# EXERCISE DATA
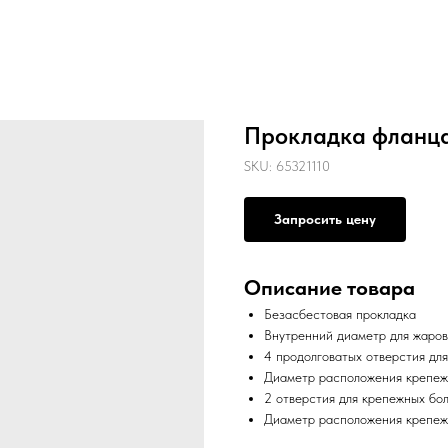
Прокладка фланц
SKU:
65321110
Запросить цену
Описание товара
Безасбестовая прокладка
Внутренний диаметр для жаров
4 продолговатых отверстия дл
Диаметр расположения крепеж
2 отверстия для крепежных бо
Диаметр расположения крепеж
---
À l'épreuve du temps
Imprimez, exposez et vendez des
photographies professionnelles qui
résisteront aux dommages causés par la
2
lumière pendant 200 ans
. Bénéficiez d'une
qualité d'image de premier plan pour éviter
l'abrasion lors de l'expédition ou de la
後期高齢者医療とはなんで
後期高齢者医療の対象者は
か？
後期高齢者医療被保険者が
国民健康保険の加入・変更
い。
--
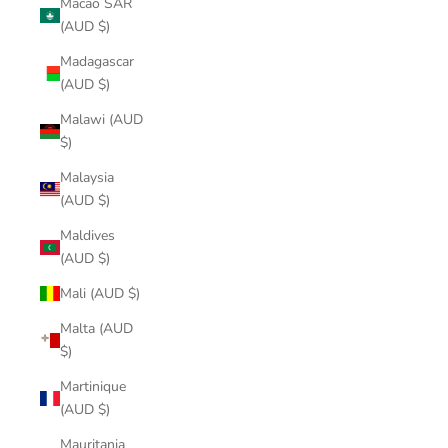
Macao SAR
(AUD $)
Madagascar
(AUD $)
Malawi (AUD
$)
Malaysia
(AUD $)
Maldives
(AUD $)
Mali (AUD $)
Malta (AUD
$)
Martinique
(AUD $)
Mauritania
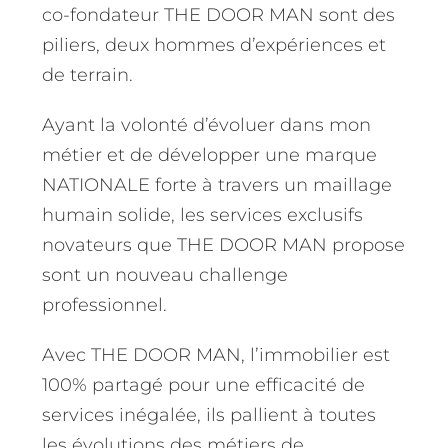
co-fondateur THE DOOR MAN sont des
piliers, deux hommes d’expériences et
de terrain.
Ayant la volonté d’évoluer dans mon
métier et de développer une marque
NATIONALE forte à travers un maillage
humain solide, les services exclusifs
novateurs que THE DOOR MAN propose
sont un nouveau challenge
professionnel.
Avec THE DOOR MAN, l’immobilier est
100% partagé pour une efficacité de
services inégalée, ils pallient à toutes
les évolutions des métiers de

# WHAT THE EXERCISE ASKS
Please pull out each line of the data above that contains the word "sont", matching uppercase and lowercase exactly.

# RESPONSE TO THE EXERCISE
co-fondateur THE DOOR MAN sont des
sont un nouveau challenge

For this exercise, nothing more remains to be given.